# Liste des activités:
A – Relevez tous les titres de chansons et de pièces que le passage sur le hip-hop et Shakespeare donne comme sources des citations.
B – Rédigez la suite du passage sur le hip-hop et Shakespeare à partir de sa dernière phrase.

# Passage cité:
----

Si on pouvait remettre l'horloge à zéro, elle en est à quatre minutes en ce moment,
je suppose du discours précédent... Génial !
Très bien ! Donc, je m'appelle Akala,
et je fais partie de la Hip Hop Shakespeare Company.
Et avant de vous parler de notre philosophie,
ce que ça veut dire, quel est notre but,
je vais vous faire participer à un petit test.
Et nous avons fait ce test plusieurs fois,
nous allons en parler après.
Je vais vous dire quelques citations.
Des citations courtes, tirées soit des chansons hip-hop que je préfère,
soit des pièces et poèmes de Shakespeare que je préfère.
Et vous allez me dire, en levant la main,
si vous pensez que c'est du hip-hop, ou du Shakespeare.
(Rires)
Vous comprenez ? D'accord.
Voici la première :
« Détruire la beauté dont on provient ».
« Détruire la beauté dont on provient ».
Si vous pensez que c'est du hip-hop, levez la main, s'il vous plaît.
Si vous pensez que c'est du Shakespeare, levez la main.
Très bien, d'accord, environ 70% pour Shakespeare.
C'est d'un monsieur qui s'appelle Sean Carter, plus connu sous le nom de Jay-Z,
et c'est tiré d'une chanson intitulée « Can I Live ? ».
Allons-y pour une autre.
« Peut-être est-ce de la haine que je déverse, peut-être est-ce de la pitance pour mon esprit ».
"Peut-être est-ce de la haine que je déverse, peut-être est-ce de la pitance pour mon esprit".
Hip-hop ?
Shakespeare ?
Une large majorité pour Shakespeare. Intéressant.
Vous avez entendu parler d'un monsieur qui s'appelle Eminem ?
(Rires)
Il n'est pas Shakespeare.
C'est tiré d'une chanson qu'Eminem a écrite avec Jay-Z, en réalité, qui s'intitule « Renegade ».
On va en faire encore quelques-unes.
« Il vaut encore mieux se servir d'une arme brisée que de rester les mains nues.»
« Il vaut encore mieux se servir d'une arme brisée que de rester les mains nues.»
Hip-hop ?
Shakespeare ?
Plutôt mitigé, avec un petit avantage pour Shakespeare.
Celle-là est de Shakespeare, elle est tirée de la pièce « Othello ».
Et maintenant :
« Je ne suis point né sous une étoile poétique. »
« Je ne suis point né sous une étoile poétique. »
Hip-hop ?
Shakespeare ?
Elle est de Shakespeare, tirée de sa pièce « Beaucoup de bruit pour rien ».
On va en faire encore deux.
Allons-y pour :
« Le plus bienveillant des rois communique par vos rêves ».
« Le plus bienveillant des rois communique par vos rêves ».
Hip-hop ?
Shakespeare ?
Ah, 50-50, cette fois.
Un homme connu sous le nom de RZA, qui est le leader du Wu-Tang Clan.
On reparlera du Wu-Tang plus ***, on parlera beaucoup de lui.

----

# Section des données:
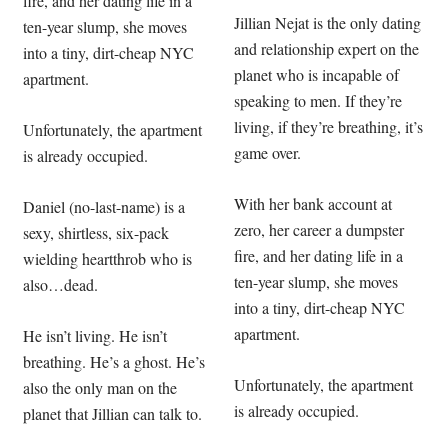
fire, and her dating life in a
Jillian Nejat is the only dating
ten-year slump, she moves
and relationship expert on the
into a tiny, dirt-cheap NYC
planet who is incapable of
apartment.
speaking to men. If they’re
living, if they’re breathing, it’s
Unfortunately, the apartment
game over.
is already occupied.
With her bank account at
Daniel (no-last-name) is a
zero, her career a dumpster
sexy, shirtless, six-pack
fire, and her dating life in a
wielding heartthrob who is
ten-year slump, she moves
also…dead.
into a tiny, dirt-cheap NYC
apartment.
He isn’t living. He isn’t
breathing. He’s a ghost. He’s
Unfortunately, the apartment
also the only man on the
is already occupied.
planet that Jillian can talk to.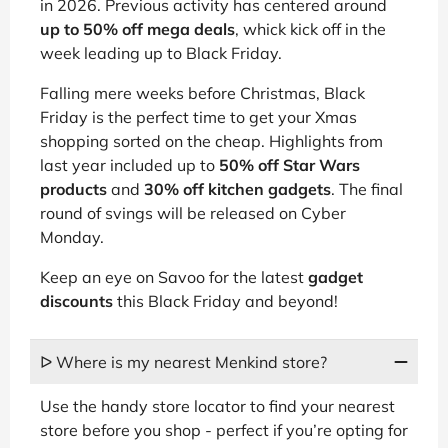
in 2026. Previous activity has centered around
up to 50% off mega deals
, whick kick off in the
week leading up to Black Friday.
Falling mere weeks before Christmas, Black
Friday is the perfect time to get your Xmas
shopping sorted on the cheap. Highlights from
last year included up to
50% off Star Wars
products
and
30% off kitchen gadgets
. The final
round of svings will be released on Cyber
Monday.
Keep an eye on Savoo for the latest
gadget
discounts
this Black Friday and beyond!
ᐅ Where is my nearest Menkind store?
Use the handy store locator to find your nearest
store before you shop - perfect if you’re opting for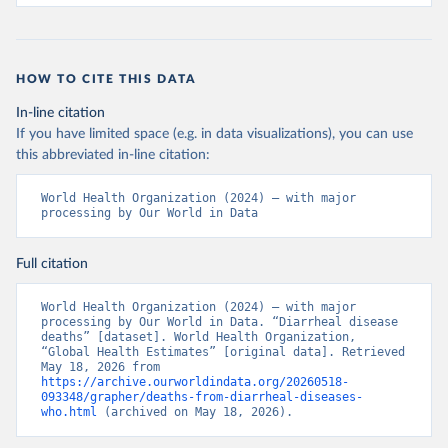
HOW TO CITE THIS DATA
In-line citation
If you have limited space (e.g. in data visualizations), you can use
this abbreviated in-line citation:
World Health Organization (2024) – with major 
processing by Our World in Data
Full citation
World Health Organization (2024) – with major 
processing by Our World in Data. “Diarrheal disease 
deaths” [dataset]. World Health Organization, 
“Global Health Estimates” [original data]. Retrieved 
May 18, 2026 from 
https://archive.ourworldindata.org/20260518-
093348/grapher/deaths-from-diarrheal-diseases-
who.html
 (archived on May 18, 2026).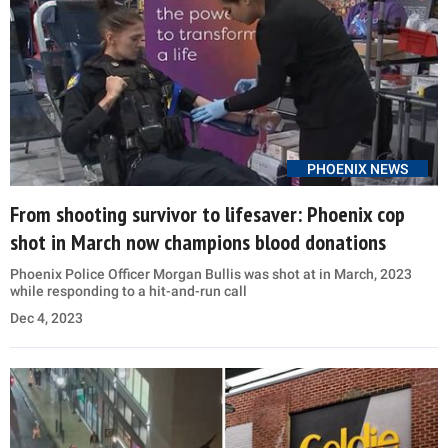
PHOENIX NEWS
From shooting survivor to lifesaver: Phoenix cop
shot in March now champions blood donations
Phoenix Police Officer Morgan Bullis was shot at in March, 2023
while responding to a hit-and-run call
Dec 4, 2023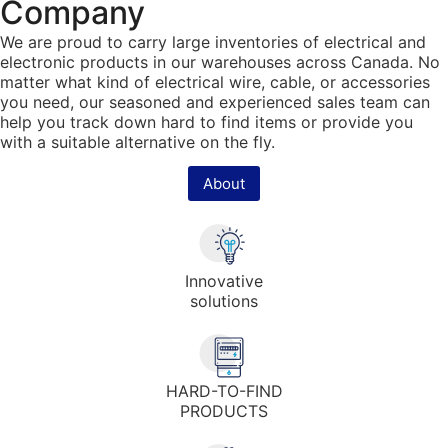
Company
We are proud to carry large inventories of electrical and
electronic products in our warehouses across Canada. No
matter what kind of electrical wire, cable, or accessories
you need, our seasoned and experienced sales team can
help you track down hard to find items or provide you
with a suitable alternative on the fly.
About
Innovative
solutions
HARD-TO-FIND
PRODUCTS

----

# Résultats des exercices:
A – « Can I Live ? », « Renegade », « Othello », « Beaucoup de bruit pour rien »

B –
Il est l'un des principaux représentants de la philosophie hip-hop,
c'est quelqu'un, ou un groupe de personnes, qui m'a beaucoup influencé.
Mais on en reparlera.
Dernière citation pour aujourd'hui. Allons-y pour...
"Socrate, les philosophies et les hypothèses ne peuvent définir."
« Socrate, les philosophies et les hypothèses ne peuvent définir. »
Hip-hop ?
Shakespeare ?
Une écrasante majorité pour le hip-hop. Et c'est bel et bien du hip-hop.
C'est encore une fois du Wu-Tang, d'un homme appelé Inspectah Deck.
Je trouve intéressant que cette phrase vienne d'un single, d'une chanson,
intitulée «Triumph », tirée de l'album « Wu-Tang Forever ».
« Wu-Tang Forever » a été le premier album hip-hop à devenir numéro un au Royaume-Uni.
C'est ce genre de lyrisme qui a rendu le hip-hop populaire,
mais nous en reparlerons un peu plus ***, ainsi que du Wu-Tang, comme je l'ai dit.
Donc, vous voyez que ce n'est pas aussi nettement tranché qu'on aurait pu croire.
Le langage utilisé, les sujets traités,
beaucoup de choses rendent la distinction très, très difficile hors contexte,
une fois qu'on nous retire notre perception des choses,
et nous devons uniquement regarder le langage brut de ces deux formes d'arts.
Et ne vous inquiétez pas, nous avons fait cet exercice plus de 400 fois,
et jusqu'ici, personne n'a eu tout juste.
Pas même les plus éminents professeurs
de certaines institutions shakespiriennes les plus respectées du pays.
Je ne donnerai pas de noms. (Rires)
Il va sans dire que ça remet en cause les perceptions de beaucoup de gens
et à partir de là, nous examinons d'autres parallèles
entre le hip-hop et Shakespeare,
et d'autres choses qu'ils ont en commun.
Une des choses qu'ils ont en commun, c'est bien sûr, le rythme.
Le pentamètre iambique : bim-bam, bim-bam, bim-bam, bim-bam, bim-bam.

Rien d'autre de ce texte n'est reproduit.